We engage the most inspired minds to do their best work wherever they work best—powering the freedom to create worldwide.
WP Engine is the most trusted WordPress technology company, powering over 1.5M digital experiences in 150+ countries for businesses of all sizes. WP Engine’s all-in-one platform enables customers to design, build, power, and manage extraordinary WordPress, eCommerce, and headless sites—all thanks to a nonstop commitment to innovation, award-winning WordPress expertise, and a set of core values that guides us every day. Since launching in 2010, WP Engine has become the world’s leading WordPress Digital Experience Platform (DXP), now with over 185,000 customers in 150 countries.
We’re proud of the technology and service we offer our customers that move their businesses forward faster. At WP Engine, we strive to do the best work of our careers and feel empowered to do what is right for our customers. We love investing in employee success and uncovering opportunities for you, the best, to get better. 99 percent of employees believe you’re made to feel welcome at WP Engine. Be you. Be here.
What's cool about this job
The evolution of our platform is required for our scale, and we are searching for an experienced site reliability engineer to join our rapidly growing engineering team. We are actively introducing Machine Learning into our platform to improve operations and visibility. If you are an engineer experienced with technology transformations, service-oriented architectures, mentoring engineers, and are motivated by scale, you may be the engineer we are looking for.
The day to day
Work with a team of passionate engineers to build the core AIOps framework that keeps WPEngine running smoothly.
Constantly look for opportunities to automate and optimize.
Write, test, integrate, and debug software applications that are resilient, secure, maintainable, and perform at scale.
Continuously improve WP Engine’s secure, performant platform that supports 10’s of millions of end users.
Improve problem detection and monitoring.
Use and improve WP Engine's continuous integration and delivery pipelines to safely and rapidly push new code to production.
Expand and fine-tune observability services to aid engineering and support efforts by creating better feedback loops using ETL pipelines, monitoring tools and machine learning.

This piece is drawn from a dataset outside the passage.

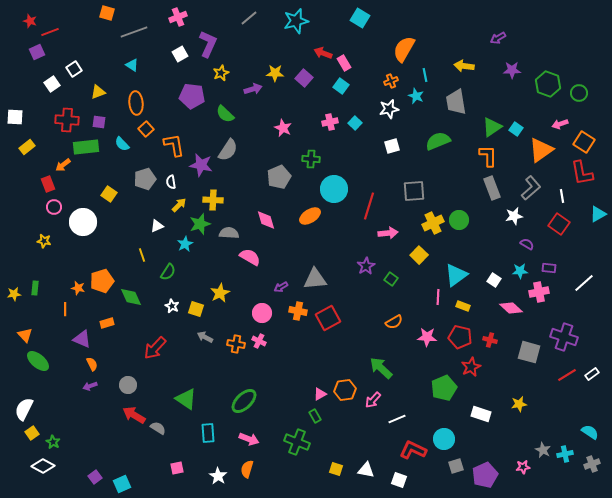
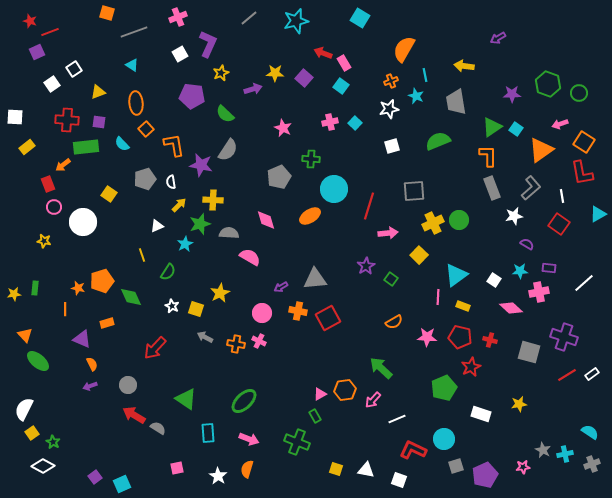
purple star at (512, 70): moved 24 px down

Constantly look for opportunities to automate and optimize.
Design, develop, and maintain robust platform infrastructure that supports ML workflows and data pipelines.

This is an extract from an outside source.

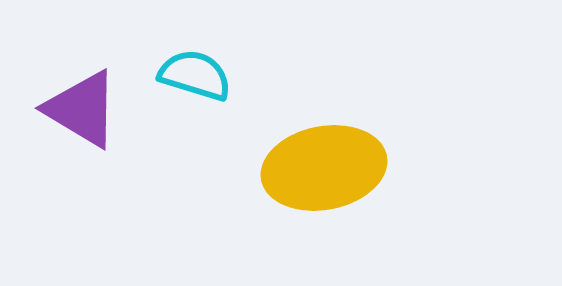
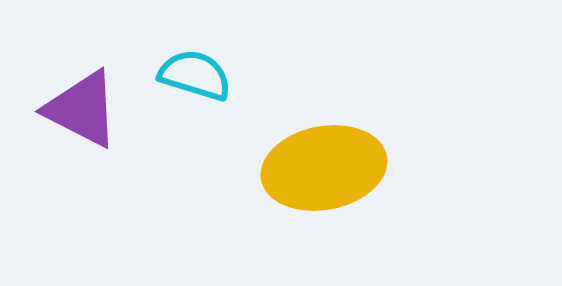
purple triangle: rotated 4 degrees counterclockwise
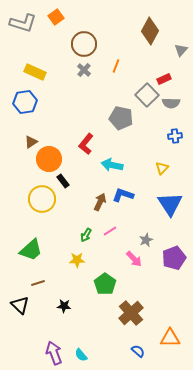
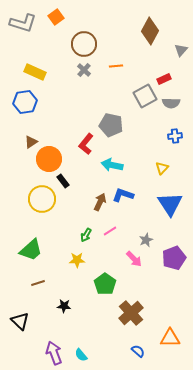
orange line: rotated 64 degrees clockwise
gray square: moved 2 px left, 1 px down; rotated 15 degrees clockwise
gray pentagon: moved 10 px left, 7 px down
black triangle: moved 16 px down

Implement scalable and automated processes for deploying machine learning models into production environments.
Develop and maintain automation tools to streamline ML operations, model training, and deployment processes.
Establish monitoring systems to ensure the health, performance, and reliability of WPEngine platforms.
Partner with leadership to define, document, and communicate technical details and policy in support of Production Engineering
Give and receive feedback effectively both within and outside of your team
Work closely with Stakeholders and Product Management to ensure the Production Engineering Team are appropriately engaged in, and aware of, feature/product releases
Participate in on call rotation and determine/implement solutions to reduce production interrupts
Your expertise and passion
5+ years experience in a site reliability engineer role
Proficient in programming
Experience with Machine Learning and AIOps
Experience with cloud technologies and services - GCP, AWS
Proven history of continuous learning and ability to stay ahead of technology trends
Proactive with natural problem-solving abilities, an inquisitive personality, a continuous learning approach, and an eagerness to tackle big problems even with uncertain requirements
Experience with a kubernetes environment at large scale
On-call experience for critical services with good troubleshooting skills
Bachelor’s degree in Computer Science (or a related field) OR equivalent experience
Helpful experience
Familiarity with the Go programming language (Golang)
Familiarity with the Python programming language
Familiarity with CI/CD, IAC and common tools (Terraform, Helm, Cloudbuild, Jenkins)
Experience with ML tools Google’s VertexAI platform, , langchain, pytorch, tensorflow or similar tools
Experience fine tuning LLMs
Elasticsearch administration or development experience
This role involves on call work
On-call is a weekly rotation among the team members
Level two escalation on a follow the sun model
The Perks and Benefits
Company Stock Options (Every employee is an owner in the company)
Health Benefits (100% Paid Employee Medical, Dental, and Vision)
Pension Scheme with a match
Life Insurance and Income Protection (100% Paid)
Supplementary Maternity & Paternity Pay and Caregiver’s Leave
Employee Assistance Program
Generous Vacation Time (Who doesn’t like time off)
Home Office Stipend
Tax free annual wellness benefit through Clevercards
4 Company Wellness Days
On-going education through LinkedIn Learning, Workday Learning and our Career Growth Portal
Free annual subscription to Calm
#LI-DO1At WP Engine, we strive to have the broadest possible view of diversity, going beyond visible differences to include the background, experiences, skills, and perspectives that make each person unique. WP Engine is proud to be an equal opportunity workplace and is committed to equal employment opportunity regardless of race, color, ancestry, religion, sex, national origin, sexual orientation, age, citizenship, marital status, disability, gender identity, Veteran status, or any other basis protected by federal, state, or local law.